Entries provided —
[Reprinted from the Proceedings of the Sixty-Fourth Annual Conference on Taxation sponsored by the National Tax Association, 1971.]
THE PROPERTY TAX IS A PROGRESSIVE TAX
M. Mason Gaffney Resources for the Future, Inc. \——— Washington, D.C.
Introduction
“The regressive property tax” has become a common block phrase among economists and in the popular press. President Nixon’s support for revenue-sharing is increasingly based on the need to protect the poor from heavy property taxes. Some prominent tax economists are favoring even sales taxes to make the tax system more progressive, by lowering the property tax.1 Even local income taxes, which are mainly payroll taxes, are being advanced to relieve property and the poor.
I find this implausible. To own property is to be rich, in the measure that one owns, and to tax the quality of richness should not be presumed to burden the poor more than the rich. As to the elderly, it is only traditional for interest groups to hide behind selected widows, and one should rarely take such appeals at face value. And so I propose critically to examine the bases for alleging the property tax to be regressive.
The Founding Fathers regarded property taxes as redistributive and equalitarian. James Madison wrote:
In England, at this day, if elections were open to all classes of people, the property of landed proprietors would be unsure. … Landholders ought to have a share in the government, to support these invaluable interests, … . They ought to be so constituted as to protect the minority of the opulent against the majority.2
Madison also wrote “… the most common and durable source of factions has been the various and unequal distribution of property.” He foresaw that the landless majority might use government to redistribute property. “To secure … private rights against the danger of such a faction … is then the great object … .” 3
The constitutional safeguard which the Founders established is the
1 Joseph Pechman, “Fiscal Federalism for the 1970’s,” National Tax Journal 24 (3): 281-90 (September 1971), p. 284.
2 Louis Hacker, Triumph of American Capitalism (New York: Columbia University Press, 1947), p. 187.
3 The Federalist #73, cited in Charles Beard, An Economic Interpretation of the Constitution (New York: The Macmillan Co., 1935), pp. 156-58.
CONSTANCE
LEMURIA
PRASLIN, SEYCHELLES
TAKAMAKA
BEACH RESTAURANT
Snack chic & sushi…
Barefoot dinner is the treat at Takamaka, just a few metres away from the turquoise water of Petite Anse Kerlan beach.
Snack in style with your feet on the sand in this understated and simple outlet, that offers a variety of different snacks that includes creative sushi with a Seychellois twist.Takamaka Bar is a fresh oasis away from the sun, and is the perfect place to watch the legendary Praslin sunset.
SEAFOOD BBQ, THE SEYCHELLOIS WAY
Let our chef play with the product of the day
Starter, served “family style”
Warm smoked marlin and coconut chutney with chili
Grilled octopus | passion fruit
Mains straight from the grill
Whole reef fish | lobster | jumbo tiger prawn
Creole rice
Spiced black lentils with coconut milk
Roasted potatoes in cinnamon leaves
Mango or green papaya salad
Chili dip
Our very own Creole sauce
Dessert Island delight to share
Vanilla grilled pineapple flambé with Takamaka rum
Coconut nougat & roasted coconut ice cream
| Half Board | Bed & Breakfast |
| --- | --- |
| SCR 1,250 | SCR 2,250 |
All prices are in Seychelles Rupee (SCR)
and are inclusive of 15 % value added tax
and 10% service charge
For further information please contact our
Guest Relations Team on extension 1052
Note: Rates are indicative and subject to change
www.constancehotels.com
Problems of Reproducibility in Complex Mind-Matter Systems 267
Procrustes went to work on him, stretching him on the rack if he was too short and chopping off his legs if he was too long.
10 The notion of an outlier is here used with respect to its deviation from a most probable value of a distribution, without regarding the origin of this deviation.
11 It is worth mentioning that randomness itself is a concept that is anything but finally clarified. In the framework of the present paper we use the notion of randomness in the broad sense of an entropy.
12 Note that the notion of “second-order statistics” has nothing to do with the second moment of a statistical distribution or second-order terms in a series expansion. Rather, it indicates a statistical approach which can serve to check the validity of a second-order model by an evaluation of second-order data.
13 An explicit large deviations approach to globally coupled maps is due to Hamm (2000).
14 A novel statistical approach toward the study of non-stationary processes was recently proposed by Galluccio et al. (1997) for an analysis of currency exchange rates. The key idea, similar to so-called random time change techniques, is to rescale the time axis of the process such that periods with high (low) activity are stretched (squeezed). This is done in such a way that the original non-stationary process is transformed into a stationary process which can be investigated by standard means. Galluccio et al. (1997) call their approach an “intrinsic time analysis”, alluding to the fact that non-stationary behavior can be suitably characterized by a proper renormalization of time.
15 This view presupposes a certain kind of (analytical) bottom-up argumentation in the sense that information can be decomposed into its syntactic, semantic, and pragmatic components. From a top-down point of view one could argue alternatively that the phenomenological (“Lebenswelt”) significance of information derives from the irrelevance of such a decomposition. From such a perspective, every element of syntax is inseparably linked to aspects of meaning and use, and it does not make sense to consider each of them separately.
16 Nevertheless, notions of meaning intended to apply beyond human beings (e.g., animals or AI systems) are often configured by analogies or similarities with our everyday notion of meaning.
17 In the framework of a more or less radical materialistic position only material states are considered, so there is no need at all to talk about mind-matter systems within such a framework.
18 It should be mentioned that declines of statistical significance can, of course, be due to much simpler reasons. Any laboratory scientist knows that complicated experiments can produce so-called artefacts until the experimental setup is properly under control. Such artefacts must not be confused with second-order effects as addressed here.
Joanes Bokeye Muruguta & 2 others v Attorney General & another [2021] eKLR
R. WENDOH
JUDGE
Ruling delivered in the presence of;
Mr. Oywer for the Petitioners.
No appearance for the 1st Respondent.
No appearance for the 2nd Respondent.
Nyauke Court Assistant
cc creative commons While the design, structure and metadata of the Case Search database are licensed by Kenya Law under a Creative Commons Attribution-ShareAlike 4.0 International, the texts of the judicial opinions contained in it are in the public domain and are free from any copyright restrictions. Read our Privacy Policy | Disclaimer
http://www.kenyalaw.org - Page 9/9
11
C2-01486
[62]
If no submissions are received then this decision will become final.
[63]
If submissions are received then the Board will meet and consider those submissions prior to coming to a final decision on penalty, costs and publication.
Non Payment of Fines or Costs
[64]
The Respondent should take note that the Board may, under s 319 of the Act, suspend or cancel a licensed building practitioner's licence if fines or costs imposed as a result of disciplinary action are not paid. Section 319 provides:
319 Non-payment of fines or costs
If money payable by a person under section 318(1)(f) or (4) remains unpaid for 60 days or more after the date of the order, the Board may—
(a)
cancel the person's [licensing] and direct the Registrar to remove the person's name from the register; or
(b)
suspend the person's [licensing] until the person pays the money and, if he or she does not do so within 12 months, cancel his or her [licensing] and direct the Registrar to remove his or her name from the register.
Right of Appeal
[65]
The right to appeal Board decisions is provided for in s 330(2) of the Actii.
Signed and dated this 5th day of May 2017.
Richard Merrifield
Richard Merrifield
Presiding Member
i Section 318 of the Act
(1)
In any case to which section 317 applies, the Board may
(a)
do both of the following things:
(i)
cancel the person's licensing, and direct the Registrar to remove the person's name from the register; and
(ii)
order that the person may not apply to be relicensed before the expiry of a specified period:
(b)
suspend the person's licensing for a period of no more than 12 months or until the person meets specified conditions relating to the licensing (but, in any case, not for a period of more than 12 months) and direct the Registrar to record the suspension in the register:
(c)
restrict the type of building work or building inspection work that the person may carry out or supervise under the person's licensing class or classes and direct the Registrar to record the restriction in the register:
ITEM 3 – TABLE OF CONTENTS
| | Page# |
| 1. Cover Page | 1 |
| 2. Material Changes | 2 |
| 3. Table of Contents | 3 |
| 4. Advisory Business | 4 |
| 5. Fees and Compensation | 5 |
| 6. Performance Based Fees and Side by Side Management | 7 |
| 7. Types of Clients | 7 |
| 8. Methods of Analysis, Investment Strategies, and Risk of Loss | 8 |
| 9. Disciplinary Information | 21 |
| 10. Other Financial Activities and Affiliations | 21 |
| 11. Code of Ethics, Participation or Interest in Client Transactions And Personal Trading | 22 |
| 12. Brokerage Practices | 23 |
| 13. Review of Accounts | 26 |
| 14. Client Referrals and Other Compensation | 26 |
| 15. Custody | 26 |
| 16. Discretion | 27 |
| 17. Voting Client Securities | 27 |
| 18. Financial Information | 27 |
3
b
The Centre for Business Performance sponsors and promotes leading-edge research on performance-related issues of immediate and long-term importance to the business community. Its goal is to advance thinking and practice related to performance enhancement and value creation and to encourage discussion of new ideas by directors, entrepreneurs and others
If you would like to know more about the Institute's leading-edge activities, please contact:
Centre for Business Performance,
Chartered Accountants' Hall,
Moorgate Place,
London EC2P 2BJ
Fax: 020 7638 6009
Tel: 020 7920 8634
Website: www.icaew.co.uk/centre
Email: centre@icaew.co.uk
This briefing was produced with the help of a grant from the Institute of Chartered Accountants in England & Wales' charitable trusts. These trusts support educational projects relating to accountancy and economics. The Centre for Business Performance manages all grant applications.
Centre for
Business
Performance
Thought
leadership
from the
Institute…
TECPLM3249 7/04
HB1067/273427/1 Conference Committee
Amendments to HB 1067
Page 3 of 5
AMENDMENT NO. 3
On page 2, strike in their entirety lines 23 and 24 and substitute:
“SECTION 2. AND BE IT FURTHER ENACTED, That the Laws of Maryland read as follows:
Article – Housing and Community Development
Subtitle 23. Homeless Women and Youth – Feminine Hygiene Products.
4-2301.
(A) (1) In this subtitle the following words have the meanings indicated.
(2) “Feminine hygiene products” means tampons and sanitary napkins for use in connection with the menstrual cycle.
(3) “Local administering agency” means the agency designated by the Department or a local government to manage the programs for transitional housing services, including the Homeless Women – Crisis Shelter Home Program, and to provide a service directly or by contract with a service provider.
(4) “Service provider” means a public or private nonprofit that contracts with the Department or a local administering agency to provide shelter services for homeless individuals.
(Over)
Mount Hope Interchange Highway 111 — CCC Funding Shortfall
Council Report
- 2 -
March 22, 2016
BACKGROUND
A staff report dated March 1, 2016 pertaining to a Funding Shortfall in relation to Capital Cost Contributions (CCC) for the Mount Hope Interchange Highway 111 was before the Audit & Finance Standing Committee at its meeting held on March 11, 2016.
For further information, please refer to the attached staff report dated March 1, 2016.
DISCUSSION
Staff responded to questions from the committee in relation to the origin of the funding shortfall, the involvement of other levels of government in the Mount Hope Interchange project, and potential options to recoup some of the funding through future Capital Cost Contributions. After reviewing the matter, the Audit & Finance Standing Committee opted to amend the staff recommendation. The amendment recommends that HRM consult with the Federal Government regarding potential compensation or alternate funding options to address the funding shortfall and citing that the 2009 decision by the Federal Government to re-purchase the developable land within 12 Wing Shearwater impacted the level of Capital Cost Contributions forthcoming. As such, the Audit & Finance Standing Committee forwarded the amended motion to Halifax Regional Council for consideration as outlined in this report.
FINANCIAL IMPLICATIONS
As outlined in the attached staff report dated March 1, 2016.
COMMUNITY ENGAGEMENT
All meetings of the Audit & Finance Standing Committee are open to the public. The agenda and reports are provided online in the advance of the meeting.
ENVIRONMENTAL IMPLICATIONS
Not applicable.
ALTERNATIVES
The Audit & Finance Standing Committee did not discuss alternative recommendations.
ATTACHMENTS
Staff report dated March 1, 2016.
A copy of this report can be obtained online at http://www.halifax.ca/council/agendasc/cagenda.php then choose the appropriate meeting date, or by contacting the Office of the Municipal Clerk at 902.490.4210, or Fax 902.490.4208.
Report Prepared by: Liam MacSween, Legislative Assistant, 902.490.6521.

Your goal —
Restate word for word the entries above, starting at the line with "Affiliations | 21 |" and ending at the line with "Email: centre@icaew.co.uk", inclusive, and no others.

Exercise result —
| 10. Other Financial Activities and Affiliations | 21 |
| 11. Code of Ethics, Participation or Interest in Client Transactions And Personal Trading | 22 |
| 12. Brokerage Practices | 23 |
| 13. Review of Accounts | 26 |
| 14. Client Referrals and Other Compensation | 26 |
| 15. Custody | 26 |
| 16. Discretion | 27 |
| 17. Voting Client Securities | 27 |
| 18. Financial Information | 27 |
3
b
The Centre for Business Performance sponsors and promotes leading-edge research on performance-related issues of immediate and long-term importance to the business community. Its goal is to advance thinking and practice related to performance enhancement and value creation and to encourage discussion of new ideas by directors, entrepreneurs and others
If you would like to know more about the Institute's leading-edge activities, please contact:
Centre for Business Performance,
Chartered Accountants' Hall,
Moorgate Place,
London EC2P 2BJ
Fax: 020 7638 6009
Tel: 020 7920 8634
Website: www.icaew.co.uk/centre
Email: centre@icaew.co.uk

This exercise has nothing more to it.